I loved going to yoga every week for the special time I was taking to connect to my growing belly, as well as being able to connect with the other pregnant women.
Seven months after taking Reiki I, as I continued doing energy portraits and teaching meditative drawing, I became pregnant with my second child. I realized that I wanted to take a break from doing the energy portraits for individuals so that my energy could focus on my baby. However, I still wanted to teach others how to connect through art as I did in the meditative drawing classes. I remembered how special the time was when I was pregnant and taking yoga, so I created a class specifically for pregnant women and called it Pregnant with Creativity, hoping to foster the same kind of connection and support for women as they prepared for motherhood, but using art as the medium to do so. In addition to meditative drawing, I came up with other art projects for the class, and the ideas kept coming…
(I was pregnant with creativity after all…)
I liked the idea of having a belly cast, but wanted to create something that was more representative of the natural elements. For me, plaster just wasn’t cutting it..
Clay.

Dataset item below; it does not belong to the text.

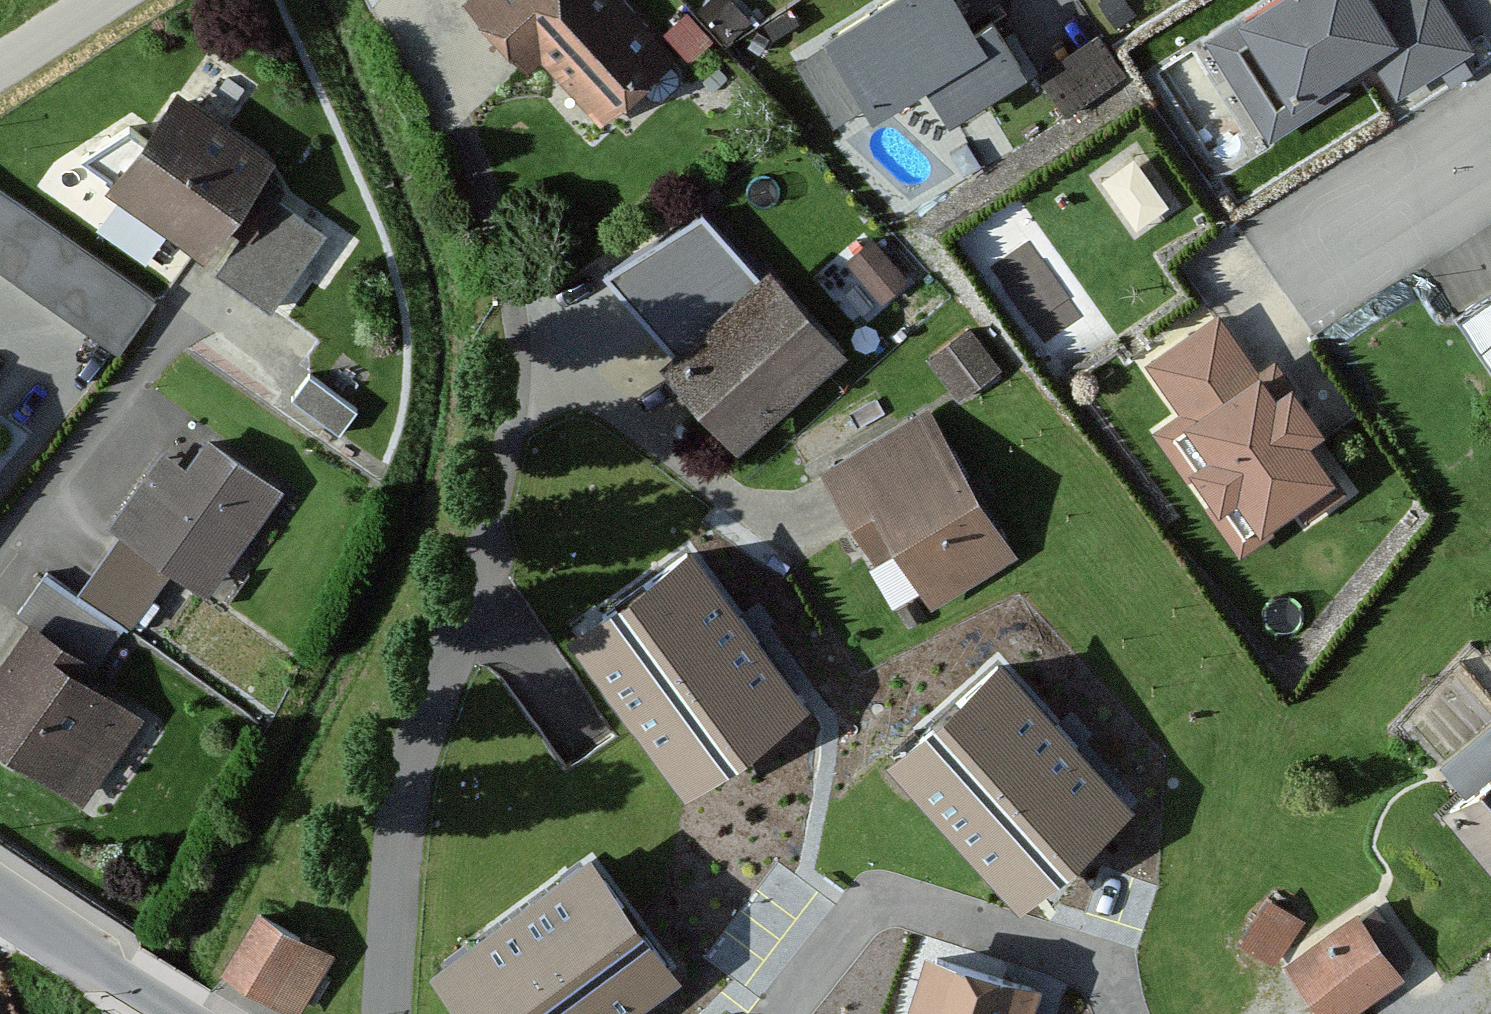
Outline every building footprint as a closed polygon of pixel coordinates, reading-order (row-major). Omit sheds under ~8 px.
[(458,8),(522,76),(543,57),(602,120),(669,57),(615,0),(467,0),(458,8)] [(829,37),(874,111),(923,81),(948,122),(1026,74),(997,27),(977,40),(953,0),(888,0),(829,37)] [(1365,0),(1272,0),(1210,38),(1272,139),(1348,93),(1336,73),(1366,55),(1391,96),(1465,51),(1434,0),(1406,0),(1377,18),(1365,0)] [(1070,105),(1130,67),(1101,22),(1041,60),(1070,105)] [(276,169),(172,91),(101,185),(206,263),(276,169)] [(1111,160),(1136,210),(1166,196),(1141,145),(1111,160)] [(0,189),(0,268),(118,352),(155,299),(0,189)] [(906,281),(875,241),(847,262),(879,303),(906,281)] [(768,265),(661,362),(740,448),(847,350),(768,265)] [(1448,315),(1488,378),(1490,376),(1490,288),(1448,315)] [(1220,311),(1142,362),(1174,410),(1145,429),(1232,561),(1269,537),(1261,525),(1290,506),(1300,521),(1340,495),(1305,441),(1324,428),(1278,359),(1259,371),(1220,311)] [(997,378),(971,335),(930,360),(956,402),(997,378)] [(924,411),(817,468),(849,528),(871,517),(918,604),(1004,558),(924,411)] [(117,533),(80,588),(128,620),(165,566),(210,596),(278,494),(196,439),(177,467),(151,449),(101,523),(117,533)] [(811,700),(694,534),(568,621),(686,788),(811,700)] [(0,649),(0,747),(84,803),(143,715),(14,629),(0,649)] [(1133,797),(1002,650),(886,752),(1017,900),(1133,797)] [(1442,812),(1490,870),(1490,771),(1442,812)] [(589,841),(427,959),(467,1013),(621,1013),(682,969),(589,841)] [(1258,895),(1226,946),(1263,970),(1296,919),(1258,895)] [(1321,1013),(1341,1013),(1402,975),(1358,907),(1283,955),(1321,1013)] [(329,950),(254,908),(220,969),(295,1011),(329,950)] [(1042,981),(918,945),(899,1013),(1032,1013),(1042,981)]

That was it.
A bowl, a container, made of clay..the earth..the container that my child was growing into and would grow out of..
Several years earlier I spent a summer fascinated with outdoor kilns as a painting subject when I was at a summer art residency. The kiln to me was like a womb, a place of transformation as the clay changed states from the intense heat that glowed from the belly of the kiln and was then emptied, open, ready for the next firing.

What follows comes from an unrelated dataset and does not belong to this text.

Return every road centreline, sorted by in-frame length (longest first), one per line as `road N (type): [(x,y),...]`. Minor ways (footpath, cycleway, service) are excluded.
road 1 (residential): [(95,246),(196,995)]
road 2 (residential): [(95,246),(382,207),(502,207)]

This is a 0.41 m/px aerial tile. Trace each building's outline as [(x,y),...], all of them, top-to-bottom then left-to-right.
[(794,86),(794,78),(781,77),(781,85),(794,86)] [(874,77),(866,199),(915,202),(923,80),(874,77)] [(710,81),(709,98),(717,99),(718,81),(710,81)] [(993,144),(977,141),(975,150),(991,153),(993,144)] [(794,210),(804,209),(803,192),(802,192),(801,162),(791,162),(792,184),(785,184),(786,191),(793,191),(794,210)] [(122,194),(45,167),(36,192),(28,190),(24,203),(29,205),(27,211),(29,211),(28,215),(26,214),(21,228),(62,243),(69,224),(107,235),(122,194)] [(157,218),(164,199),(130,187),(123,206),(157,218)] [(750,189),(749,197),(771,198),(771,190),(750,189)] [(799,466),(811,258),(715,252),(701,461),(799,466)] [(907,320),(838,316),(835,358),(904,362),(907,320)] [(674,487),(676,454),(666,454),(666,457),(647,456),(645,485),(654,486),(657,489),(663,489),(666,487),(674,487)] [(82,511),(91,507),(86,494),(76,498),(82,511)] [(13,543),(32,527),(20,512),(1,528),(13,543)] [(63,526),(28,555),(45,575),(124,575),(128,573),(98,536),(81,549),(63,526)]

I wanted my bowl to have a spiral form because it reminded me of the process of life, turning onto itself from the center out. It also reminded me of the umbilical cord that attaches mother to child. I wasn’t too far along to be able to make my own bowl just yet..but I did have some pregnant friends..and like the volunteers I asked when first doing the portraits, I was able to practice and make a few bowls before it was time to make my own.

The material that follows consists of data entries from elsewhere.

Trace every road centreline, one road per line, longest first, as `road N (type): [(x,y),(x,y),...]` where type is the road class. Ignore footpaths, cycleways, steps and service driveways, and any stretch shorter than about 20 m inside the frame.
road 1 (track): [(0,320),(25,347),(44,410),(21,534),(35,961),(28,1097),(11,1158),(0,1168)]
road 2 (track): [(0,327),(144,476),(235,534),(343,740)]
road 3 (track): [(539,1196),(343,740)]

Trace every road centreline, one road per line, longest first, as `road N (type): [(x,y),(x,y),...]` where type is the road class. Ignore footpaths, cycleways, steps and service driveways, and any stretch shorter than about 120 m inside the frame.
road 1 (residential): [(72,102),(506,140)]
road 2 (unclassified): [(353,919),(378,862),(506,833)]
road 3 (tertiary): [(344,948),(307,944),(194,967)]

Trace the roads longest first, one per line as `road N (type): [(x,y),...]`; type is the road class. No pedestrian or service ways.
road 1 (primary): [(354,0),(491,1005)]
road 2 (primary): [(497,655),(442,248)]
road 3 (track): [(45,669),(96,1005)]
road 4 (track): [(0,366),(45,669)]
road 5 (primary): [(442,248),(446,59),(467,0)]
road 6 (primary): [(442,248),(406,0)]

Being pregnant drew out the creativity in me to fulfill a personal desire, which Plato would say came from a necessity..
I could say that the necessity was to figure out a way to make a cast that was not plaster and would not be something that I would hide or collect dust because I would not know what to do with it..
I believe that the deeper necessity I had was to connect..and that came from my mothering place.
I can thank the birth of my son for bringing about the birth of the belly bowl.